CEO Cook discusses Apple secrecy, company values, the future, and more

Fast Company has published an interview with Tim Cook in which the Apple CEO discusses Apple secrecy, company values, the future, and more.

A few snippets:

FC: At at time, when you’re covered so intensely by, you know, 750 websites or whatever, all of whom are trying to find this or that leak, do you think you’re still able to surprise people? Is the surprise part of keeping things secret as important as it once was?

Cook: I think it’s harder to keep secrets than it’s ever been, and that it has gotten increasingly more difficult with time. Every year is harder than the year before. That’s partly because there’s more sophisticated digging going on, partly because we’re larger and we’ve got more and more people that know about different things. All that makes it more difficult, but I think the reason to try is still there. And we have things today that no one has talked about, and that no one knows about.

FC: Your task seems radically different from Steve’s. Would you agree?

Cook: No, I wouldn’t say it’s radically different. There are clearly differences. Those, to me, are differences in things like the fact that we’re much more global today. We’re well over $200 billion in revenue… But if you sort of discount those and come back to what is the most important thing and what’s Apple’s reason for being, our reason for being is the same as it’s always been—to make the world’s best products that really enrich people’s lives. That hasn’t changed. And we do that through owning the primary technologies. So from my point of view, the most important thing is the same. These other things, it’s not that they’re not important, they are. They do make some things different, and provide some challenges and some opportunities that weren’t there before. But the core is the same. The value, the value system is the same… I’ve always thought that Apple’s primary role is to delight its customers, whether we had a few thousand of them, or a million of them, or now, when we have well over a billion active devices out there. Regardless of what the number is, we’ve always focused on taking care of them. That’s meant making great products, innovating, and surprising them, and having features embedded in our products that they don’t know are there when they buy, but that they find out some time later. These things are the same. They may come out in different forms.

FC: Do you think your public outreach on moral issues [like LGBTQ rights] helps attract 21-year-olds? Is that why you do it?

Cook: I don’t do it to recruit. I do it because I really believe it. Because I deeply believe. My belief is that companies should have values like people do. This company has values. Just like we have to pick and choose what to work on with products, we have to be very careful about what we pick. Because picking [one cause] means you’re not picking something else, and you can’t pick too many and do them with quality.

Tons more in the full interview – recommendedhere.

MacDailyNews Take: A wide-ranging interview. “Apple’s primary role is to delight its customers.” Well, Apple’s longtime Mac customers aren’t so delighted with Mac hardware as of late, for one example (other FTD (“Failures To Delight”) would be Apple TV’s lack of 4K support and its awfully-designed Siri Remote, the obtuse Apple Music user interface, the bloated iTunes, etc.).
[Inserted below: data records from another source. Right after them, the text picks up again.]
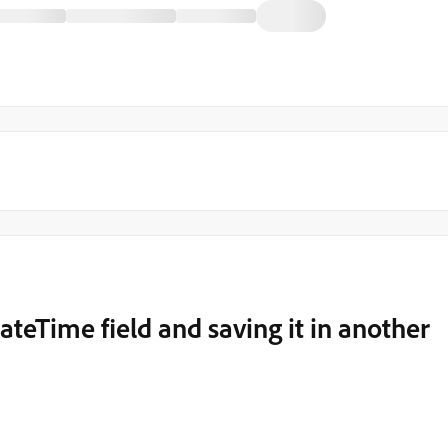
ateTime field and saving it in another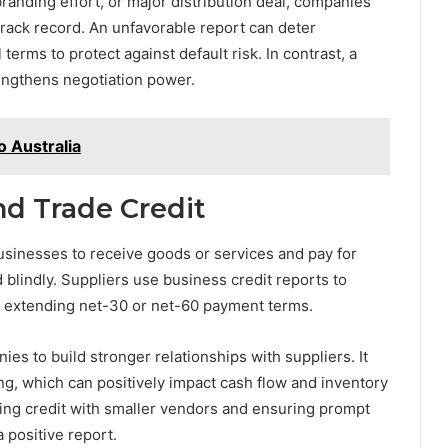
randing effort, or major distribution deal, companies
l track record. An unfavorable report can deter
 terms to protect against default risk. In contrast, a
rengthens negotiation power.
o Australia
nd Trade Credit
sinesses to receive goods or services and pay for
ed blindly. Suppliers use business credit reports to
e extending net-30 or net-60 payment terms.
ies to build stronger relationships with suppliers. It
cing, which can positively impact cash flow and inventory
ng credit with smaller vendors and ensuring prompt
a positive report.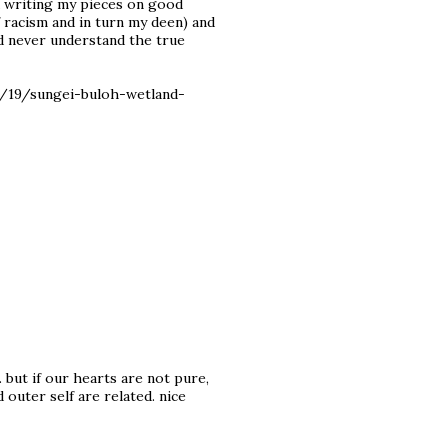
ed writing my pieces on good
of racism and in turn my deen) and
ld never understand the true
2/19/sungei-buloh-wetland-
 but if our hearts are not pure,
d outer self are related. nice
Hopefully the inexcusable Mac hardware issue is about to begin changing soon – at the very least for the users of Apple’s MacBook Pro!

5 Comments

  1. MDN, you are becoming a true whiner – almost daily. Mac’s are on the way. If you think you can run a better company than Apple – then start one. Making a new Mac that is significantly better than the current ones is no small task – Sourcing new materials, creating something that is worth upgrading to – these things take time. Pretty soon they will be here and all the other manufacturers will have something new to copy. Yes, it would be great if there was an earth-shattering upgrade a year ago, but a year ago, the technology and the sourcing was not ready. Now it will be – so calm the f*^K down.

    1. I’m enjoying my iPad Pro 12.9.

      tim Cook and gang are OK for some things but there’s no denying there’s plenty of stuff that needs urgent attention.

      example:
      in Barefeats.com GPU tests (I’ve detailed them before so here’s the short version):

      current Mac Pro cylinder D700 : 73 fps

      2010 Mac Pro Cheese Grater with upgraded video card : 195 fps.
      (note the 2010 MP has a slower subsystem, CPU etc so a NEW Windows machine or hackintosh will have even BIGGER advantage)

      Being trashed by a six year old machine for a supposedly ‘pro’ device ( the D700 starts at over $4500) is impossible to defend.